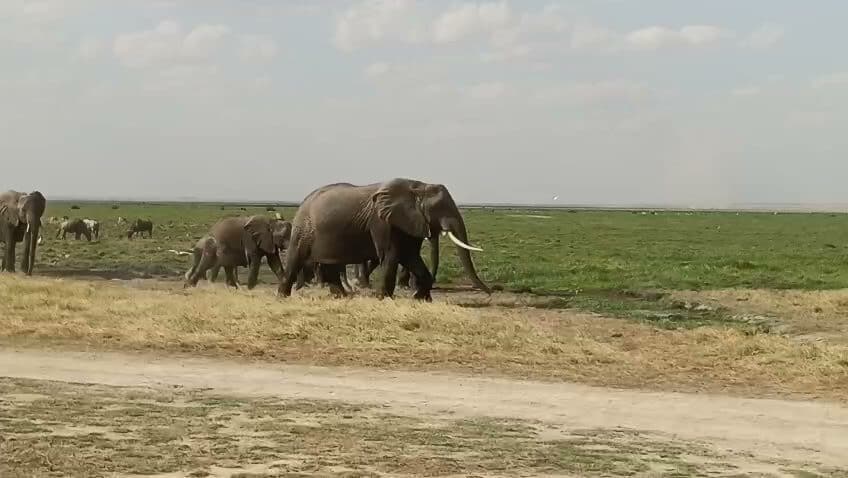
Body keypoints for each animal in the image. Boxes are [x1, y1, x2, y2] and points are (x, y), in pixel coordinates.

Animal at [278, 178, 489, 301]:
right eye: (440, 208)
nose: (489, 293)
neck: (417, 187)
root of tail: (303, 202)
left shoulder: (407, 221)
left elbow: (411, 256)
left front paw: (420, 298)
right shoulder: (381, 221)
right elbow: (390, 255)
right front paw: (383, 299)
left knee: (330, 264)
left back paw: (342, 297)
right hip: (304, 228)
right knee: (296, 257)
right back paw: (282, 297)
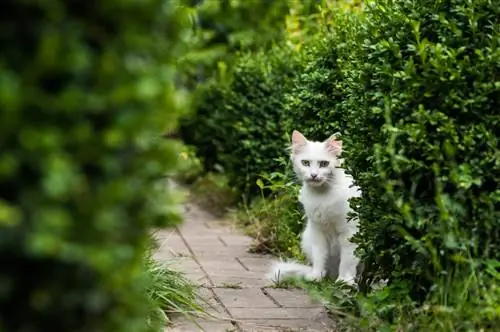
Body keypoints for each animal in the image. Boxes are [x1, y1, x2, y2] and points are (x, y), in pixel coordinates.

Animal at [268, 130, 362, 286]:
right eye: (305, 163)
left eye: (324, 164)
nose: (313, 175)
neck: (322, 196)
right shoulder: (318, 231)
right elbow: (320, 257)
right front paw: (316, 276)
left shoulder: (349, 232)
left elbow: (347, 261)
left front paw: (344, 281)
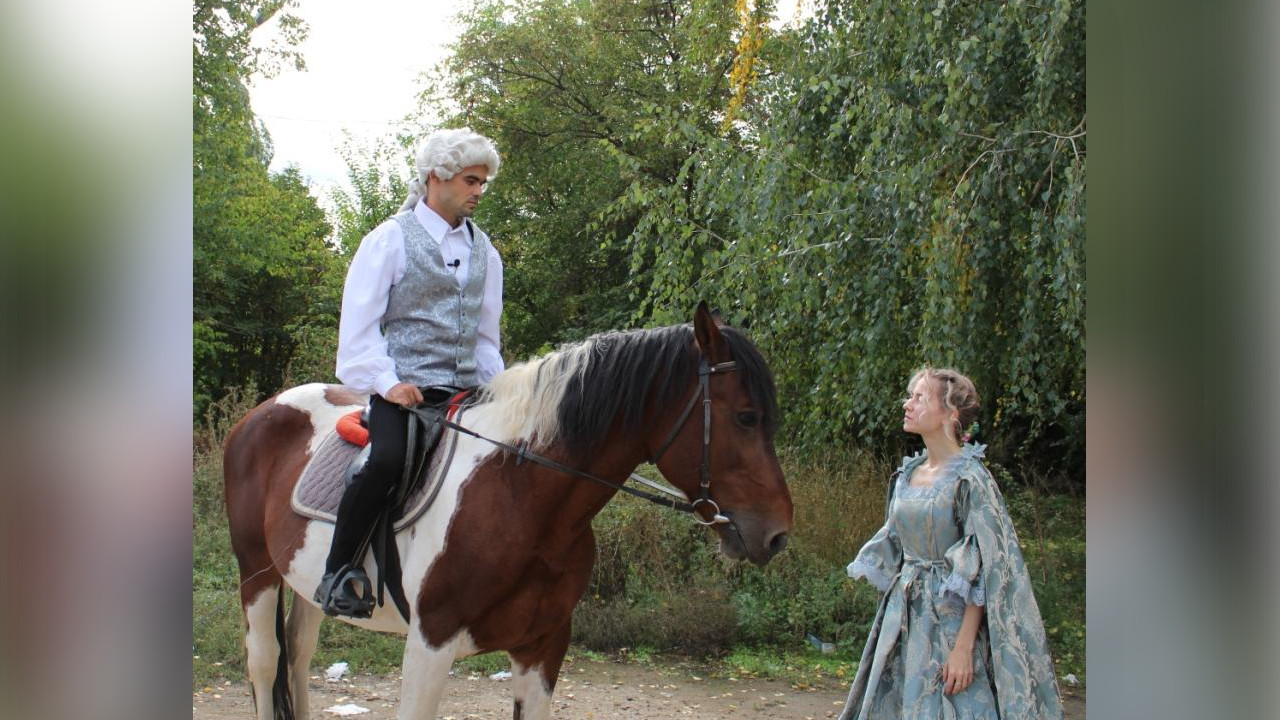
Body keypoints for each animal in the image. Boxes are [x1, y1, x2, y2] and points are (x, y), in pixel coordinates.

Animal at [225, 303, 793, 717]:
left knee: (298, 659)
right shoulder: (430, 643)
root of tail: (261, 413)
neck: (521, 496)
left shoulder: (543, 647)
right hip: (257, 571)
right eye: (747, 417)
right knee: (266, 664)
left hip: (306, 581)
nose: (778, 534)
+ + + + + + +
Problem description:
Wherever a line in the listing contains the word "elbow", copy that line out.

Output below:
left elbow: (411, 256)
right elbow: (390, 255)
right elbow: (320, 257)
left elbow: (347, 261)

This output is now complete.